Un « Mexicain », ainsi que les Juifs de Sitka appellent leurs cousins du Sud ; les Juifs mexicains, eux, surnomment ceux de Sitka les « icebergs » ou les « Élus gelés ». Les épais verres optiques de Spiro corrigent son astigmatisme ; derrière eux, ses yeux expriment une hésitation toute sceptique. Sa tête est hérissée de cheveux gris et drus, pareils aux traits marquant l’indignation dans les dessins humoristiques de la presse. Il porte une chemise en oxford blanche avec son monogramme brodé sur la poche et une cravate rayée rouge et or. Lentement, savourant à l’avance le verre de bourbon posé devant lui, il remonte ses manches. Ses dents sont de la couleur de son col de chemise.

— Bon Dieu !

À l’exemple des trois quarts des Mexicains qui travaillent dans le district, Spiro se raccroche farouchement à la langue américaine. Pour un Juif de la côte est, le district de Sitka représente l’exil des exils, Hatzeplatz, le demi-arpent du fin fond de nulle part. Parler anglo-américain, pour un Juif comme Spiro, c’est continuer à vivre dans le monde réel, se promettre d’y revenir bientôt. Il sourit.

— Je n’ai jamais vu une femme s’attirer autant d’ennuis.

Installés au snack de l’Ernie’s Skagway Bar and Grill, au milieu du bloc bas en tôles d’aluminium qui constituait l’aérogare du temps où ce n’était qu’un terrain d’aviation à la limite du Grand Nord, ils attendent leurs steaks dans un box du fond. L’Ernie’s Skagway est considéré par beaucoup comme le seul restaurant de grillades correct entre Anchorage et Vancouver. Ernie importe ses steaks quotidiennement du Canada, sanguinolents et conservés dans de la glace. Le décor est minimaliste : vinyle, stratifié et acier. Les assiettes sont en plastique, les serviettes du même papier gaufré que celui des tables d’auscultation. On passe sa commande au comptoir, puis on s’assied avec un numéro fiché sur un pique-notes. Les serveuses sont connues pour leur retour d’âge, leur mauvais caractère et un air de famille avec les cabines des semi-remorques. L’atmosphère ambiante est le produit de la licence de débit de boissons et de la clientèle : pilotes, chasseurs et pêcheurs, et puis l’ordinaire mélange yakobien de shtarkers et d’opérateurs sous le manteau. Un vendredi soir en saison, on peut tout acheter ou tout vendre, de la viande d’élan au chlorhydrate de kétamine, et entendre en prime quelques-uns des plus beaux mensonges jamais formulés.
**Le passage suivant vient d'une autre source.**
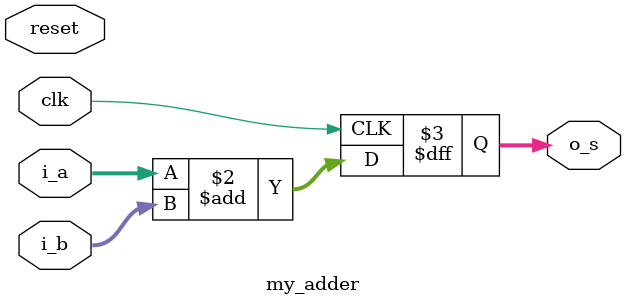
<source format=v>
module my_adder #(
	parameter WIDTH = 32
)(
	input clk,
	input reset,

	input  [WIDTH-1:0] i_a,
	input  [WIDTH-1:0] i_b,
	output reg [WIDTH-1:0] o_s
);

	// adder logic
	always @(posedge clk)
		o_s <= i_a + i_b;

endmodule
</source>
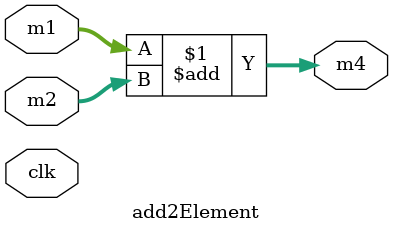
<source format=v>
`timescale 1ns / 1ps



module add2Element
    #
    (
       parameter dataWidth = 16,
       parameter fracWidth = 14
    ) 
    (
        clk, m1, m2, m4
    );
  input clk;
  input signed [dataWidth-1:0] m1;
  input signed [(dataWidth-1)/2-1:0] m2;
  //input signed [dataWidth-1:0] m3;
  output signed [dataWidth:1] m4;
  
  assign m4 = m1 + m2;
  //always@(clk)
  //begin
    //m4 <= m1 + m2;
    //$monitor("SUM after Bias addition: %d", m4);
  //end
    
endmodule

</source>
Le lundi soir, à six heures, c’est en général le personnel de l’aéroport plus quelques pilotes en goguette qui occupent le bar. Juifs tranquilles, ouvriers, hommes à la cravate en tricot, et un unique pilote américain du Grand Nord qui, dans un yiddish malaisé, prétend avoir une fois parcouru cinq mille cent kilomètres sans se rendre compte qu’il volait sur le dos. Le bar en soi est un monstre incongru – faux style victorien en chêne – réchappé de la faillite d’une franchise de grills américaine de Sitka.

— Des ennemis, dit Landsman. Du début à la fin.

Spiro fronce le sourcil. C’était lui, le contrôleur de service à Yakobi, quand l’avion de Naomi s’était écrasé contre le mont Dunkelblum. Spiro n’aurait rien pu faire pour empêcher l’accident, mais le sujet lui est pénible. Il ouvre la fermeture Éclair de son porte-documents en nylon et en sort une imposante chemise bleue. Celle-ci contient un épais document attaché par un gros trombone et quelques feuilles volantes.